━━ Tekstfragment ━━

ECLI:NL:RBOVE:2025:3281

Rechtbank Overijssel

Datum uitspraak
20 mei 2025
Publicatiedatum
22 mei 2025
Zaaknummer
11457638 CV EXPL 24-4534
Instantie
Rechtbank Overijssel
Type
Uitspraak
Rechtsgebied
Civiel recht
Procedures
  • Eerste aanleg - enkelvoudig
Rechters
Vindplaatsen
  • Rechtspraak.nl
AI samenvatting door LexboostAutomatisch gegenereerd

Vordering tot betaling van stucwerkzaamheden in onderaanneming met geschil over factuurbedrag en gebrekkige uitvoering

In deze zaak heeft eiser, handelend onder de naam [bedrijf], stucwerkzaamheden uitgevoerd in opdracht van gedaagde c.s. De vordering betreft de betaling van een factuur van € 4.915,90 inclusief btw. De kantonrechter heeft geoordeeld dat gedaagden slechts € 1.496,86 inclusief btw verschuldigd zijn. De procedure begon met een dagvaarding op 17 december 2024, waarna gedaagden verweer voerden en een mondelinge behandeling plaatsvond op 22 april 2025. De kantonrechter heeft vastgesteld dat de overeenkomst tussen partijen een overeenkomst van aanneming van werk betreft, waarbij geen vaste prijs was afgesproken. De kantonrechter heeft de redelijke prijs voor het stucwerk vastgesteld op € 2.496,86, maar heeft dit bedrag verlaagd met € 1.000 vanwege gebrekkige uitvoering van het werk. De kantonrechter heeft ook de wettelijke handelsrente toegewezen vanaf 8 juli 2024 en een bedrag van € 40 aan buitengerechtelijke incassokosten. De proceskosten zijn gecompenseerd, zodat iedere partij de eigen kosten draagt.

━━━
━━ Regels uit dataset ━━

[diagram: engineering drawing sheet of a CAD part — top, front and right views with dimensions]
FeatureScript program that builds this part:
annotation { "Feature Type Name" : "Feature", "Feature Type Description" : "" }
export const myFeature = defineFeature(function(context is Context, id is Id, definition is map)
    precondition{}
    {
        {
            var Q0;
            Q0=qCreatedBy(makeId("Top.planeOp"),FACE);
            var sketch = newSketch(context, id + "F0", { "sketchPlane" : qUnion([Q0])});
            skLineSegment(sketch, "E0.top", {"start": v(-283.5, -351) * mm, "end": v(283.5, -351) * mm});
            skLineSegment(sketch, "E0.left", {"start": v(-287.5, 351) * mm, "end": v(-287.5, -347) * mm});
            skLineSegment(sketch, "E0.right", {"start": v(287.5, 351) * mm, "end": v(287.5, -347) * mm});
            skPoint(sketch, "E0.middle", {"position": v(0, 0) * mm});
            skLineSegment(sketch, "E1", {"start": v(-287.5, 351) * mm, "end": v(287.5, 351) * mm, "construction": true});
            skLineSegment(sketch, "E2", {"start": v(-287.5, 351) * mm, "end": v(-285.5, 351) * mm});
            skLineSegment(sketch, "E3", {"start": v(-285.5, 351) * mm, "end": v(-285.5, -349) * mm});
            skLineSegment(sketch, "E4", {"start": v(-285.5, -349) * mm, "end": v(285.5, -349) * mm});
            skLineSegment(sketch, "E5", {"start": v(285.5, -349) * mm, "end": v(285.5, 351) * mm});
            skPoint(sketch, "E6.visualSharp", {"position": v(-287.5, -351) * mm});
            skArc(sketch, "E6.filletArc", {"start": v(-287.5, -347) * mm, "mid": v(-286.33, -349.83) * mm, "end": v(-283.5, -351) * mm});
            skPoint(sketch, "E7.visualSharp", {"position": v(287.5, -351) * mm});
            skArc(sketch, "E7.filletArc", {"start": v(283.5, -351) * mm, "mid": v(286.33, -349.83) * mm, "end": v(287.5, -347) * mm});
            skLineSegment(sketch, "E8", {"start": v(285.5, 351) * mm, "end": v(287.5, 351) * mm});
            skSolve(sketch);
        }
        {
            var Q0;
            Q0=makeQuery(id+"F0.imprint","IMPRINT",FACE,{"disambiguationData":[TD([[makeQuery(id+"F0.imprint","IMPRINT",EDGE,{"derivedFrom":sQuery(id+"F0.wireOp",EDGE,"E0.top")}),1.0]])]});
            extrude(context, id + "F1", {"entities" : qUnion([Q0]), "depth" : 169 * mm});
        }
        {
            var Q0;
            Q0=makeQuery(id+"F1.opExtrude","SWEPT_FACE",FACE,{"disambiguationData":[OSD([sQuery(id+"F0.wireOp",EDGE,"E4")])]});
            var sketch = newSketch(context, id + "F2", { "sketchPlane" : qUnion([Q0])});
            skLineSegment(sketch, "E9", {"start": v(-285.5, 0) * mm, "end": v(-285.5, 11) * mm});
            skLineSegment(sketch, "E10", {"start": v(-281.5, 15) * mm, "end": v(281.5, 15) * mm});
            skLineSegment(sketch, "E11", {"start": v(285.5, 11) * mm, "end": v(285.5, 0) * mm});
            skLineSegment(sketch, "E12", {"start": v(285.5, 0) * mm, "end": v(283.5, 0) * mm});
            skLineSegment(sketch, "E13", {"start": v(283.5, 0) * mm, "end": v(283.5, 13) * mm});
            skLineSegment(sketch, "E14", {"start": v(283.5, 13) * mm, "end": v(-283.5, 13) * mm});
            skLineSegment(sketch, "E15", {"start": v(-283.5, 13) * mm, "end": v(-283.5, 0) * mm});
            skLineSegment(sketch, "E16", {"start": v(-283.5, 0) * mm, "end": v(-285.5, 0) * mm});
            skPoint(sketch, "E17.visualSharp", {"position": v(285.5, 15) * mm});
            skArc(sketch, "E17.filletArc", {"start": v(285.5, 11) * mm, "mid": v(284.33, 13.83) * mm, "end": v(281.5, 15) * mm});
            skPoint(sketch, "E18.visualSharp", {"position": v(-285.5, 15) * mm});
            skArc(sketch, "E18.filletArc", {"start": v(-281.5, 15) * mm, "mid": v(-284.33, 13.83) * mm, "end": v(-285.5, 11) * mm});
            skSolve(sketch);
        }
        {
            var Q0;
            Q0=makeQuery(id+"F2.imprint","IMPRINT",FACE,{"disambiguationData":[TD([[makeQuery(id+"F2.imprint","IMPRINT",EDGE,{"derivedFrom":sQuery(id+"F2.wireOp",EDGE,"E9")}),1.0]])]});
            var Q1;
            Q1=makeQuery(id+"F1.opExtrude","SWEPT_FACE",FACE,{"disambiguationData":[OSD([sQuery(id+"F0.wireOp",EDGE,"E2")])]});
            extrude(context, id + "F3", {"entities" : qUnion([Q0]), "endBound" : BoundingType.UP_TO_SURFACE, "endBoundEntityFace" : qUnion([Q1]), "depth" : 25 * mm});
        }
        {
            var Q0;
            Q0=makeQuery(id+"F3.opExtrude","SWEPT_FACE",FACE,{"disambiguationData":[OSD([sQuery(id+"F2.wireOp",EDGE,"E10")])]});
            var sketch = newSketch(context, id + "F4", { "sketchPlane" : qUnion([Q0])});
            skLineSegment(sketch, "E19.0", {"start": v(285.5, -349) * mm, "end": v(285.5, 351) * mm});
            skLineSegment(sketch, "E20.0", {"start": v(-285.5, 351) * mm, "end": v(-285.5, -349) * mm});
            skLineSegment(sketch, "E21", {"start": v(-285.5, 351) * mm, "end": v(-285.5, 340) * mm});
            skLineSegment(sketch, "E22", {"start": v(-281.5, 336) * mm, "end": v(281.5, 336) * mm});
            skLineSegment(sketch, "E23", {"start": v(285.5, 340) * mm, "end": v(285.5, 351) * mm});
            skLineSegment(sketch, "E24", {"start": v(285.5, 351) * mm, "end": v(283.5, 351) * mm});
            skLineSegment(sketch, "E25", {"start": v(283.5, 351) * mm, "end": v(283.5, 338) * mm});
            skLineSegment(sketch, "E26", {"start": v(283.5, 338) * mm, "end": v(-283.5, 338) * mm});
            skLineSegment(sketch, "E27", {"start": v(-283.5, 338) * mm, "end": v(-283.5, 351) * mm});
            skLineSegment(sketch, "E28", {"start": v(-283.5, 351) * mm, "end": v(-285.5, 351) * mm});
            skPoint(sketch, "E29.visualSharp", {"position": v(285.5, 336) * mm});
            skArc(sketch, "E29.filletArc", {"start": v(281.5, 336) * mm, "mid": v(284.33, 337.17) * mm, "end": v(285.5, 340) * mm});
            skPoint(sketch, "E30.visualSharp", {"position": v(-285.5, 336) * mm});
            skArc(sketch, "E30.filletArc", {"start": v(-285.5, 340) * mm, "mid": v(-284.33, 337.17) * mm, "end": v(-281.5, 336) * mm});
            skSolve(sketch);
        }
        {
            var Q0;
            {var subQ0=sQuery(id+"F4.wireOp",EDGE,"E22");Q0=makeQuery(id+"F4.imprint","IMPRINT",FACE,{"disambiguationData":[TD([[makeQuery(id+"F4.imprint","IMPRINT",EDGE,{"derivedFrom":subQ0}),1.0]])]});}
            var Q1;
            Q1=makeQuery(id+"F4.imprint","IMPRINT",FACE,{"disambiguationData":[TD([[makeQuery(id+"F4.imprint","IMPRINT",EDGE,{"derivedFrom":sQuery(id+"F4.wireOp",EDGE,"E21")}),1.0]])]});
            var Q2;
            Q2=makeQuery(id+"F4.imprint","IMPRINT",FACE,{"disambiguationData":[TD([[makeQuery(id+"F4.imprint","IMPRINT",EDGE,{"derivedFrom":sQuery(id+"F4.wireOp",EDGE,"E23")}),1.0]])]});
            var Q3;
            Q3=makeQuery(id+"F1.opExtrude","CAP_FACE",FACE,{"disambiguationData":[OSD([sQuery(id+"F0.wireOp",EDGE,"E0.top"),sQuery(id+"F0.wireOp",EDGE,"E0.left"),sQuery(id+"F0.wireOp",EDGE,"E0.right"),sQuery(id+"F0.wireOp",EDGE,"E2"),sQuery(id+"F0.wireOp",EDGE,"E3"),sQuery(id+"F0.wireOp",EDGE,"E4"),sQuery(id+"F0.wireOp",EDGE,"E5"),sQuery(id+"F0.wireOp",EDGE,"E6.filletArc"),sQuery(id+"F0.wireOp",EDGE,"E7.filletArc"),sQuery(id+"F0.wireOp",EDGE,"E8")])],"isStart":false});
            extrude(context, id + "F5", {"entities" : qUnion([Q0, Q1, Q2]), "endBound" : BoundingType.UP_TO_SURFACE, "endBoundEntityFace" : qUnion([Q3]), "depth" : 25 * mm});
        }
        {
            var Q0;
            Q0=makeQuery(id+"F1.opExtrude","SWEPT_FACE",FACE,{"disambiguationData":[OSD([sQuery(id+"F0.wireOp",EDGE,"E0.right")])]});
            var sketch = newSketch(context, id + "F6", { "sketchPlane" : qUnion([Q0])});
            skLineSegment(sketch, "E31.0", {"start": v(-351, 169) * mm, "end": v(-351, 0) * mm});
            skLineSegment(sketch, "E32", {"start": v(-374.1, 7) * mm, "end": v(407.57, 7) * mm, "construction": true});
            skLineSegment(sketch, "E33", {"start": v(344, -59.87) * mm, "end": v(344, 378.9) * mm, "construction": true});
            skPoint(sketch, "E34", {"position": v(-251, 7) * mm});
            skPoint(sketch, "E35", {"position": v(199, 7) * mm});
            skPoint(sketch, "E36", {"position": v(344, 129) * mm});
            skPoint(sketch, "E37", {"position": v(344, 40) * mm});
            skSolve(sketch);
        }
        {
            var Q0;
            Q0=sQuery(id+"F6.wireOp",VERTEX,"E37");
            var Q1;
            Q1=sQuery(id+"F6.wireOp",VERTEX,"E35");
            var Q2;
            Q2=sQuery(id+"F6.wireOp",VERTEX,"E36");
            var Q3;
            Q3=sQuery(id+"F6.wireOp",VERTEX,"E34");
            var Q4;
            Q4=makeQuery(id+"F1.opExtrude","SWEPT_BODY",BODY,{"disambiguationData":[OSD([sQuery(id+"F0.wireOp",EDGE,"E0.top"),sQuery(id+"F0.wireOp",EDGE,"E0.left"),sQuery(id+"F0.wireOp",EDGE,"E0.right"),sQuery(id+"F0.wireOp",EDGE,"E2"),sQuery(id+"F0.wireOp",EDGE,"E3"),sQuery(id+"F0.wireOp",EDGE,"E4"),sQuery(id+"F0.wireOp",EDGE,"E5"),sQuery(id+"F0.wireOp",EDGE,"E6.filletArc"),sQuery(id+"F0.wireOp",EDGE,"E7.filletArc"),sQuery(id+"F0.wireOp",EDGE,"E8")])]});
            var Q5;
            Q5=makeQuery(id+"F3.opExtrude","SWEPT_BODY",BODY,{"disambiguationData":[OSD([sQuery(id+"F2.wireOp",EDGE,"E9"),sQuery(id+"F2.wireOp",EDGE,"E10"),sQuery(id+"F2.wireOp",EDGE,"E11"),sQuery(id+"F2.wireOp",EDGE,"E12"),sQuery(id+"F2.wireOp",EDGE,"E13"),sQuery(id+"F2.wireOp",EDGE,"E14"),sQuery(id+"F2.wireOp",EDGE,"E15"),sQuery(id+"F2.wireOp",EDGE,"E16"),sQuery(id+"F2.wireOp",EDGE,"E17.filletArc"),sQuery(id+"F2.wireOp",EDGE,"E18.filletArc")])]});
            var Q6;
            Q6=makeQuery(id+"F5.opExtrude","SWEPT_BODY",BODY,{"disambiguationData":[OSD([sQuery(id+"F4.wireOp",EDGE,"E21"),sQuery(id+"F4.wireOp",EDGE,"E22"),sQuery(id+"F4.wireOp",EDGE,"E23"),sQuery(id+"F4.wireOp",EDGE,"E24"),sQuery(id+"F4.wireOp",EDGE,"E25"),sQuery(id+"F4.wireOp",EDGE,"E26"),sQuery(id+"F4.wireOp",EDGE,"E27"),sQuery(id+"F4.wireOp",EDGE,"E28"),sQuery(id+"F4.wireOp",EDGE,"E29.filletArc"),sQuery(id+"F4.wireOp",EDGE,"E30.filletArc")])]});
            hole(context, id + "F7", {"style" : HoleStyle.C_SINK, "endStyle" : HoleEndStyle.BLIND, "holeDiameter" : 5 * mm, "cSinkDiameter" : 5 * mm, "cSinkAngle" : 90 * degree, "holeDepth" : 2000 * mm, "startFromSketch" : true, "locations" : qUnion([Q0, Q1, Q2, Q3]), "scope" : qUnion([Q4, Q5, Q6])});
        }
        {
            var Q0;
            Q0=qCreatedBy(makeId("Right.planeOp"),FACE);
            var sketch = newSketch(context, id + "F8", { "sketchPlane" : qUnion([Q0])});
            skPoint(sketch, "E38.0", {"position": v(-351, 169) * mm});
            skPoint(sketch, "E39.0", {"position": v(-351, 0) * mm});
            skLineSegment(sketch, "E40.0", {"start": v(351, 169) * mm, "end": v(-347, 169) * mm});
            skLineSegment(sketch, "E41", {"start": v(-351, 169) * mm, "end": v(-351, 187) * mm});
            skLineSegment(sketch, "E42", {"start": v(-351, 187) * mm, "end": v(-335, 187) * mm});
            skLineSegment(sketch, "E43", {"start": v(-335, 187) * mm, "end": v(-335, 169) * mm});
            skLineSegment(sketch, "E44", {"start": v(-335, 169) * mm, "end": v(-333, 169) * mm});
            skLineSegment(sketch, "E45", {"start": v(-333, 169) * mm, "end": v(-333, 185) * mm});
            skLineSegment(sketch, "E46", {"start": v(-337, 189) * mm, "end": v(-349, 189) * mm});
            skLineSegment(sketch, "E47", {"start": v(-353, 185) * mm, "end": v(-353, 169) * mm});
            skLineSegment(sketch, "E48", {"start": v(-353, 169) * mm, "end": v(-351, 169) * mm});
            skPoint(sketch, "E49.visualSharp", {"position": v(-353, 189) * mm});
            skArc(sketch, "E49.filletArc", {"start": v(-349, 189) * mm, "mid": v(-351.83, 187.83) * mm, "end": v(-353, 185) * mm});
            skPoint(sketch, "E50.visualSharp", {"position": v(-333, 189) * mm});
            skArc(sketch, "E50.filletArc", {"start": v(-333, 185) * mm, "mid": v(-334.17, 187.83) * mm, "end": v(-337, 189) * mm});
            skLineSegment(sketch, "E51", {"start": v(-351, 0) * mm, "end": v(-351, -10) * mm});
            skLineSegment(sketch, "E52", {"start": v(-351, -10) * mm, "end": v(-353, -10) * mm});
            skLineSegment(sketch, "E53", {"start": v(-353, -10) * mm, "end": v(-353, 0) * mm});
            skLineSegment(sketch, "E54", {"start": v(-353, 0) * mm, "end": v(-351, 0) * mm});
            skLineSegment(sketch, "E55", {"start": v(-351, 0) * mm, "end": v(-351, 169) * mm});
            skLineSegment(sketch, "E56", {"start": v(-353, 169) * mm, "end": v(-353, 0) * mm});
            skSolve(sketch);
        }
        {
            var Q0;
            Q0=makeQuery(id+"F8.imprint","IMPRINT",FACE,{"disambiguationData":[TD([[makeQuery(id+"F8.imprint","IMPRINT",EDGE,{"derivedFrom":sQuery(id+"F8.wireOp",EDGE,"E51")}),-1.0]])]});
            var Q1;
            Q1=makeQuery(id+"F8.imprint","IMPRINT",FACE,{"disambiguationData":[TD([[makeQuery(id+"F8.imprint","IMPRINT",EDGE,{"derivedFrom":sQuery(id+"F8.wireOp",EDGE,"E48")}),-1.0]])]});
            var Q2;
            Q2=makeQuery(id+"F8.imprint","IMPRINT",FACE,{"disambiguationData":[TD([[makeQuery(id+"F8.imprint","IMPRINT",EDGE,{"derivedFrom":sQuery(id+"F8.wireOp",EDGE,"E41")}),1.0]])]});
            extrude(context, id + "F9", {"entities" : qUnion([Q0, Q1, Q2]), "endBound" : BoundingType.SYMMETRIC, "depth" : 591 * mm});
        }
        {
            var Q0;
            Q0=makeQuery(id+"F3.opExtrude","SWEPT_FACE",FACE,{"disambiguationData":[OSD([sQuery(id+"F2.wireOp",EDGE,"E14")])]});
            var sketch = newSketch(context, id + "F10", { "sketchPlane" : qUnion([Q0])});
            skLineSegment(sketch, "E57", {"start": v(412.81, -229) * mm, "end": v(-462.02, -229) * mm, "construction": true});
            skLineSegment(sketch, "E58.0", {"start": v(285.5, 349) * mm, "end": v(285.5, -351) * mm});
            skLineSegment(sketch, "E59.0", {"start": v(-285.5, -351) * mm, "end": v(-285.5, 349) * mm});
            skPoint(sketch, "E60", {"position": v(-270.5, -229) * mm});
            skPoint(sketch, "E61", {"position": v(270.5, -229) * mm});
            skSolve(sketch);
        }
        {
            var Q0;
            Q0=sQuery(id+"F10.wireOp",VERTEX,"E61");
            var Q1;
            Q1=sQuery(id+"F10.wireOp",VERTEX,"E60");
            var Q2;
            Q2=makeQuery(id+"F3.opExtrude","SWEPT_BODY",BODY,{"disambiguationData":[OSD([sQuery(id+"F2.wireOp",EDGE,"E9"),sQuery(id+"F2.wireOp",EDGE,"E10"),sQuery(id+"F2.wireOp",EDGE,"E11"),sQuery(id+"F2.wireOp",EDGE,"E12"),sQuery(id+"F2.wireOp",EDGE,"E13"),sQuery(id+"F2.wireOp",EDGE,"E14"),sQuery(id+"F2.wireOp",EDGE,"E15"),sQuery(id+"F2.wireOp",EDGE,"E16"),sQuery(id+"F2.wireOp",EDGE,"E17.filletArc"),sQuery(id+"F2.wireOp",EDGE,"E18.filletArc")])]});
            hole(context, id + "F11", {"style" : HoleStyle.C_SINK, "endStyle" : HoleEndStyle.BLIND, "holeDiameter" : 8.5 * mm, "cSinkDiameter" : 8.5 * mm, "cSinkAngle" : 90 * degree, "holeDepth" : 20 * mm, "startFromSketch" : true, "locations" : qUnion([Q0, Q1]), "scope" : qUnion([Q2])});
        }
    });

━━━

Geef graag het vervolg van de samenvatting over de stucwerkzaak, aansluitend op de laatste zin. De regels komen uit een andere bron dan de samenvatting over de stucwerkzaak.

Uitspraak

RECHTBANK OVERIJSSEL

Civiel recht
Kantonrechter
Zittingsplaats Zwolle
Zaaknummer: 11457638 CV EXPL 24-4534
Vonnis van 20 mei 2025
in de zaak van
[eiser], handelend onder de naam [bedrijf] ,
wonend in [woonplaats 1] ,
eiser (hierna genoemd: “ [eiser] ”),
gemachtigde: mr. K. Nieboer,
tegen

1.de vennootschap onder firma [gedaagde 1] , gevestigd in [vestigingsplaats] ,

2.
[gedaagde 2], wonend in [woonplaats 2] ,
3.
[gedaagde 3], wonend in [woonplaats 3] ,
gedaagden (hierna gezamenlijk in mannelijk enkelvoud genoemd: “ [gedaagde c.s.] ”),
gemachtigde: mr. J.J. Lammers.

1.Samenvatting

1.1.
[eiser] heeft in opdracht van [gedaagde c.s.] stucwerkzaamheden in onderaanneming verricht. Ter beoordeling ligt voor in hoeverre [gedaagde c.s.] de factuur van [eiser] van € 4.915,90 inclusief btw verschuldigd is. De kantonrechter oordeelt dat [gedaagde c.s.] de factuur tot een bedrag van € 1.496,86 inclusief btw moet betalen.
1.2.
Hierna wordt uitgelegd hoe de kantonrechter tot zijn oordeel is gekomen (onder 5.). Eerst zal de kantonrechter het verloop van de procedure weergeven (onder 2.), de feiten uiteenzetten die tussen partijen niet ter discussie staan (onder 3.) en de vordering omschrijven (onder 4.).

2.Het verloop van de procedure

2.1.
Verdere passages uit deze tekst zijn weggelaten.